Wow, those turned out great !!


----------



## FinnTastic (Apr 20, 2009)

AMAZING!!!!! You should enter them into some contest.


----------



## New Golden Mom (Dec 17, 2008)

Wow...those are awesome!!


----------



## GoldenJoyx'stwo (Feb 25, 2007)

You have been carving the best pumpkins for years!


----------



## Mad's Mom (Oct 28, 2008)

Those are amazing!!!!!

I wish I lived closer so you could do my pumpkin. I bought three pumpkins to give to 3 little girls in my neighbourhood on the condition that one of the pumpkins came back to live with me. Needless to say my pumpkin does not look nearly that cool!


----------



## EvilNessCroft (Feb 17, 2009)

Great job! It looks really good!


----------



## 3SweetGoldens (Feb 28, 2007)

You did such a GREAT job!!!  I was going to do a Golden one and a Doxie one, but haven't seemed to get to it! :no: I just Love both of them!


----------



## Tailer'sFolks (Feb 27, 2007)

Oakly n Caue...couldn't miss, but I have had first paw encounters! Great Job Rob!! A Friend did one for Tailer's Birfhday, kinda looks like him too. I think it's kinda cool, she got it off the internet & it took her 3 hours! I don't have the patience! I'd rather be tossing the tennis ball!


----------



## Oaklys Dad (Dec 28, 2005)

Tailer'sFolks said:


> Oakly n Caue...couldn't miss, but I have had first paw encounters! Great Job Rob!! A Friend did one for Tailer's Birfhday, kinda looks like him too. I think it's kinda cool, she got it off the internet & it took her 3 hours! I don't have the patience! I'd rather be tossing the tennis ball!
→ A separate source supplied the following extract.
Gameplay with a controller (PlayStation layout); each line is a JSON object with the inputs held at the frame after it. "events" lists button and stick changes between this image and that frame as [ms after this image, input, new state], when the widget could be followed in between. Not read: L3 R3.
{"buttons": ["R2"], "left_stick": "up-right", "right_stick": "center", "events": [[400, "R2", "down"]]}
Tailer makes a fine looking pumpkin head too. :


----------



## jwemt81 (Aug 20, 2008)

Wow! That is amazing! I can barely even carve a smiley face in a pumpkin. DH always laughs at my many failed attempts!


----------



## LibertyME (Jan 6, 2007)

Great job Rob!!!
Your boys make great pumpkin heads!


----------



## hotel4dogs (Sep 29, 2008)

those are amazing! I cheated and looked at the answer, though....
but the pumpkins are simply incredible.


----------



## nellie'smom (Dec 27, 2007)

That is so neat! I'll have to show my niece Kaylee, she will love it!


----------



## Griffyn'sMom (Mar 22, 2007)

Awesome! It's very obvious who is who! Wonderful job!


----------



## Noey (Feb 26, 2009)

very cool! good job.


----------



## RENEESDOG (Feb 8, 2009)

AWESOME....... Wish I could do that


----------



## Heidi36oh (Feb 27, 2007)

Great job Rob, I would of guessed Caue first and then Oaks


----------



## nixietink (Apr 3, 2008)

Too cool Rob!!! Come here and do one of Vito.


----------



## davebeech (Feb 11, 2006)

Oaklys Dad said:


> You did a better job than Dave did. :


ooops..............sorry Rob !! but I chose that one for Oakly as you made that one look lighter in colour. But they do look so good


----------



## S-Dog's Mom (Jan 9, 2009)

WOW, Rob! AWESOME!


----------



## goldencontriever3 (Nov 7, 2008)

The pumpkins look GREAT!!! You are very talented!


----------



## asiacat (Jan 30, 2009)

those are awesome!!!!!great job!!!


----------



## esSJay (Apr 13, 2009)

These are awesome!! Great job, Rob! Can I mail you my pumpkin and a picture of Molson?  You are quite the talented pumpkin carver, I would love to see some of your actual woodwork projects!


----------



## McSwede (Jan 30, 2007)

Those are incredible carvings!! Well done!

~Jackie


----------



## Bailey & Charlies Mom (Jan 27, 2009)

Wow, great pumpkins!


----------



## Ambesi (Jul 16, 2009)

Awesome job! Those look great!


----------